Comment Re:Lousy translation as usual (Score 1) 71
But for some reason, German nearly always comes out as laughable borderline gibberish. Part of it could just be that I'm mostly reading product reviews from "real people" which use everyday language and idioms more frequently, but even official copy from companies comes out at best hilarious and barely intelligible. Any clue why that is? I always thought of German as being incredibly close to English (relative to most other languages) but as you pointed out, the state of English/German computer translation is quite sad.
In German you can easily construct sentences which become gramatically very complex in comparison to English. Also, the syntax, i.e. order of words, is often more flexible and also plays a big part in the meaning of a sentence. I actually found a pretty neat example when I just googled the topic (link below):
Sources: Briefträger beißen Hunde selten. (Mind you, writing "Hunde beißen Briefträger selten." does not change the meaning.)
Translation 1: Dogs seldom bite postmen.
Translation 2: Postmen seldom bite dogs.
Both translations are correct, it is up to the reader to interpret the ambigious sentence by context and common sense, thus identifying whether the source is in Subject-Verb-Object or in Object-Verb-Subject word order. I just tested it and as expected, Google Translate and Bing Translator both are suggesting variant 2 as "Mailman rarely bite dogs", probably because Subject-Verb-Object is predominant in common speech. As you can see, they also fail to recognize "Briefträger" is plural.

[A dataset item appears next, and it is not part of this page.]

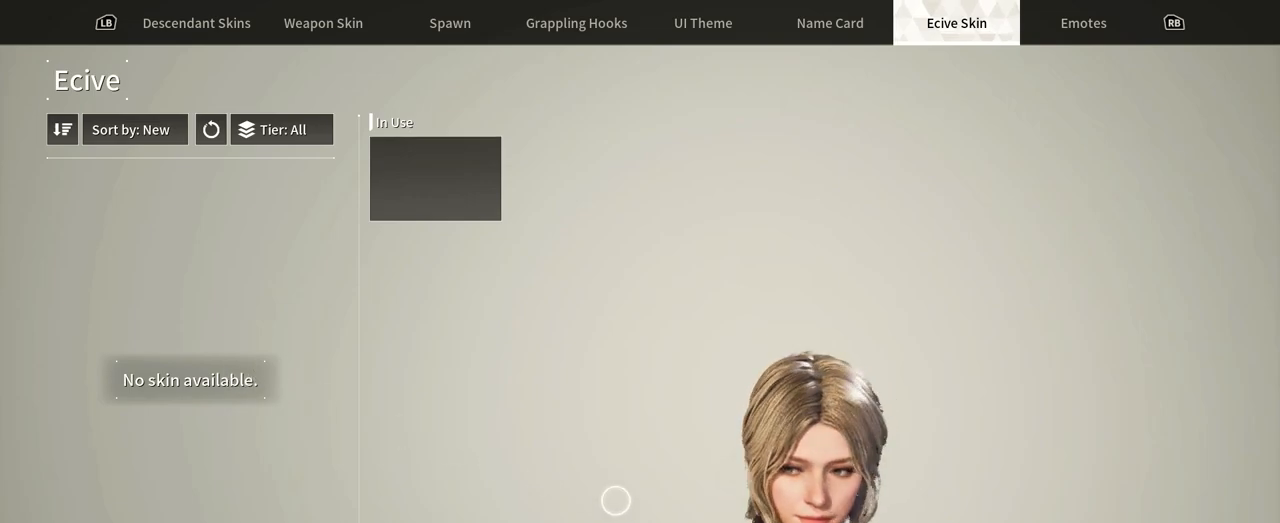
{"dt_ms": 500, "buttons": [], "left_stick": "up", "right_stick": "center", "events": [[67, "right_stick", "center"], [167, "left_stick", "right"], [483, "left_stick", "up"]]}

So I changed it to "Postmänner" and, tada: "Post men often biting dogs." - Now it's complete messed up.
Another oft quoted thing with German is that you can build arbitrarily long words of different nouns. (Infamous example: "Donaudampfschifffahrtskapitänsdienstmütze" meaning "hat of the captain of a steam ship on the Danube river which he is wearing on his duty")
So as you see, the way Google Translate and Bing Translator are designed, utilizing look up tables of man-made translations, will not work well in many cases and also give you some seriously flawed results.
As to why the combination of English and German is so bad in particular, I don't know - I am not an expert in machine translation, just your everyday user. But from my experience, there are other languages which also show how lacking these tools can be (thinking of Russian).